Given passage

>>>

Skip to content
Latchkey

terraform state mv: Usage & Common CI Errors

Rename or relocate a resource in state without destroying and recreating it.

terraform state mv updates the address of a resource in state. It is how you refactor - renaming a resource or moving it into a module - without Terraform proposing a destroy/create.

What it does

terraform state mv <source> <destination> rewrites the state so an existing object is tracked under a new address. Without it, renaming a resource in config makes Terraform plan a destroy of the old name and a create of the new one. Modern configs can use a moved {} block instead for the same effect, version-controlled.

Common usage

Terminal
# Rename a resource
terraform state mv aws_instance.web aws_instance.app

# Move a resource into a module
terraform state mv aws_db_instance.this module.db.aws_db_instance.this

# Move a for_each instance
terraform state mv 'aws_iam_user.team["bob"]' 'aws_iam_user.admins["bob"]'

Common error in CI: destination already exists

state mv fails with "Error: Invalid target address ... already exists" when something already occupies the destination, or "Invalid source address" when the source address is wrong. Fix: confirm both addresses with terraform state list, ensure the destination is empty (state rm it first if it holds a stale object), and quote bracketed for_each/count addresses. Prefer a moved {} block in config so the refactor is reviewable and reproducible in CI.

<<<

[Short-answer chart tasks]
>>>

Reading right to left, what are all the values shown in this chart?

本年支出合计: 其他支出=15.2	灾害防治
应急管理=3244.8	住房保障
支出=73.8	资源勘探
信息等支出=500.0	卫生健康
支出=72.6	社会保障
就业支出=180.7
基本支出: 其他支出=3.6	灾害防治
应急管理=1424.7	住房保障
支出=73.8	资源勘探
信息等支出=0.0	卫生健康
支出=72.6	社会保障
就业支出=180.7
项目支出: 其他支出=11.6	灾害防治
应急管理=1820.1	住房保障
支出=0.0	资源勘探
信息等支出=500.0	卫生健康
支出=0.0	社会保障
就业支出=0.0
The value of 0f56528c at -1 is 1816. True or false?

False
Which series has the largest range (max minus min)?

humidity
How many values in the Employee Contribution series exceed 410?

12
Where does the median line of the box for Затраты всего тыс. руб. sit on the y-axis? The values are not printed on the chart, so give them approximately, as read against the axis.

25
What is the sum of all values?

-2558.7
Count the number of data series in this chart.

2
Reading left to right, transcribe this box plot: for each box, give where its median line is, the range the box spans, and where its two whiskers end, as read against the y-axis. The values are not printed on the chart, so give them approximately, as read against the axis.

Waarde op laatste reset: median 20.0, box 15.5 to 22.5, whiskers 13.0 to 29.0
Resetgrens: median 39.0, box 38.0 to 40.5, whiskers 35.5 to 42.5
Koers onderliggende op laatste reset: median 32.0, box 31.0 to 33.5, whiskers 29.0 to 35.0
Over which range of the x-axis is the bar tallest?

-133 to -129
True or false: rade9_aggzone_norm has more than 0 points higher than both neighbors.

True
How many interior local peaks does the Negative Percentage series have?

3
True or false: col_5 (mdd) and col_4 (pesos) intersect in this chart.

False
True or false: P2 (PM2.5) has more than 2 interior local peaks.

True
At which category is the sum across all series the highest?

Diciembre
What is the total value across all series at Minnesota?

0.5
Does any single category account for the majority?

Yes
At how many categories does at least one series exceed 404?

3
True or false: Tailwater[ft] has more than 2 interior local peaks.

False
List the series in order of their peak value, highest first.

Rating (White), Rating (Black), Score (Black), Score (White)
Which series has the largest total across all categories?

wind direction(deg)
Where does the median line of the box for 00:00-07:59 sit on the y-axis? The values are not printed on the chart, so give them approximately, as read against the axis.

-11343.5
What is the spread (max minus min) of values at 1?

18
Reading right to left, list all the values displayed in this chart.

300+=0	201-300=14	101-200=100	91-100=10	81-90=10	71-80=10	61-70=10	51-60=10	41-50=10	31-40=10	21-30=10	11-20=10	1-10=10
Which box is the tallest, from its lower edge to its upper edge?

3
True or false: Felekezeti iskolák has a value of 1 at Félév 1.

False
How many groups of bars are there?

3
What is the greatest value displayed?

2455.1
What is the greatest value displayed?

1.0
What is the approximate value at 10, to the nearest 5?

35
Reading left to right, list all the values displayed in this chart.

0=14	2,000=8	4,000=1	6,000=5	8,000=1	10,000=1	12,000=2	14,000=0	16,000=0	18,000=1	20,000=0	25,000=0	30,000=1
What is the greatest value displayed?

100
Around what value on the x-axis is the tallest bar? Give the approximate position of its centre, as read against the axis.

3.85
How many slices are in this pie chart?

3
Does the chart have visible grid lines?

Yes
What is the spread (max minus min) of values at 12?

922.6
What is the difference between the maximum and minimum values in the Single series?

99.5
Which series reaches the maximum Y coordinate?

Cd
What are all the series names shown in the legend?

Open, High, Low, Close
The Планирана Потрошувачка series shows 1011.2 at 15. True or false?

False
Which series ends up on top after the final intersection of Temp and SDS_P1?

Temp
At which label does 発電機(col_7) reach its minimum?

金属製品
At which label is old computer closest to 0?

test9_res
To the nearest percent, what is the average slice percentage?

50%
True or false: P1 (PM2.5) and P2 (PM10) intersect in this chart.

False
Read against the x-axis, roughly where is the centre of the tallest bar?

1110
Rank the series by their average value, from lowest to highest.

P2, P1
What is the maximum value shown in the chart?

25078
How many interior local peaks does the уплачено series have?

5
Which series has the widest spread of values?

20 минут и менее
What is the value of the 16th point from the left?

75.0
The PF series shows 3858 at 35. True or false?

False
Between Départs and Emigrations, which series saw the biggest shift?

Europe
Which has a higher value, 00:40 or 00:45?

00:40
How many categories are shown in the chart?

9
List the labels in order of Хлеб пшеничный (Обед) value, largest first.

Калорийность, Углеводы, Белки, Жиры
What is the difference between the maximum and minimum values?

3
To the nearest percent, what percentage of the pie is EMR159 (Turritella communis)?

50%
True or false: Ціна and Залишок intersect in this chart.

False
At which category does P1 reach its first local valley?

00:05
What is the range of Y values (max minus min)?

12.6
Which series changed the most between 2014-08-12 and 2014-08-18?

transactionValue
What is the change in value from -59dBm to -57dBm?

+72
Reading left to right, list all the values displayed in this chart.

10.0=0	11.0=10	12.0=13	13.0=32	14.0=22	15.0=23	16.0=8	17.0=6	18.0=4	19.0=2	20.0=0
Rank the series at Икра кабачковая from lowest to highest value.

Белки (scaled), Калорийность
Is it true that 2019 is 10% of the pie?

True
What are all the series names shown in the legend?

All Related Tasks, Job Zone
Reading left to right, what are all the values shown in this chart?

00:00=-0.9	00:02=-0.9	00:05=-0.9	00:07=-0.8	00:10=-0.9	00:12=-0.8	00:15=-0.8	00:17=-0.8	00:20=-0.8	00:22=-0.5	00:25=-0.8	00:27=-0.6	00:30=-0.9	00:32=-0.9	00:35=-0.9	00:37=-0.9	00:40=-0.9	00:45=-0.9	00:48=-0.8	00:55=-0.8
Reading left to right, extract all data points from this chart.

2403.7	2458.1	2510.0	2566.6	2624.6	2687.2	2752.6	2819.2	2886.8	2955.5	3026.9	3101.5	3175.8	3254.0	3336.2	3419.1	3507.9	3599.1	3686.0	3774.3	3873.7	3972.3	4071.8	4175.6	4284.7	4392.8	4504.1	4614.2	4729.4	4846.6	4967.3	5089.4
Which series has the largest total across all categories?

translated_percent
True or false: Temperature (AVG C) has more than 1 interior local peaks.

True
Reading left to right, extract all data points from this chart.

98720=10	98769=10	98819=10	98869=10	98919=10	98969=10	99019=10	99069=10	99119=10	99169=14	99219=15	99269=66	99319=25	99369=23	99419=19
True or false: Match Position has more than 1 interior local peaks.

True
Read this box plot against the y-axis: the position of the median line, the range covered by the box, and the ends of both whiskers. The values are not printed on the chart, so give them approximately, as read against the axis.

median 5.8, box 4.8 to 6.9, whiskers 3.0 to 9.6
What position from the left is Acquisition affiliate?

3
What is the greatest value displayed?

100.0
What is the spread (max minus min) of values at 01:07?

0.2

<<<

About this task
List every full terraform state mv command shown in the Terminal block of the terraform state mv page above.

Problem solution
terraform state mv aws_instance.web aws_instance.app
terraform state mv aws_db_instance.this module.db.aws_db_instance.this
terraform state mv 'aws_iam_user.team["bob"]' 'aws_iam_user.admins["bob"]'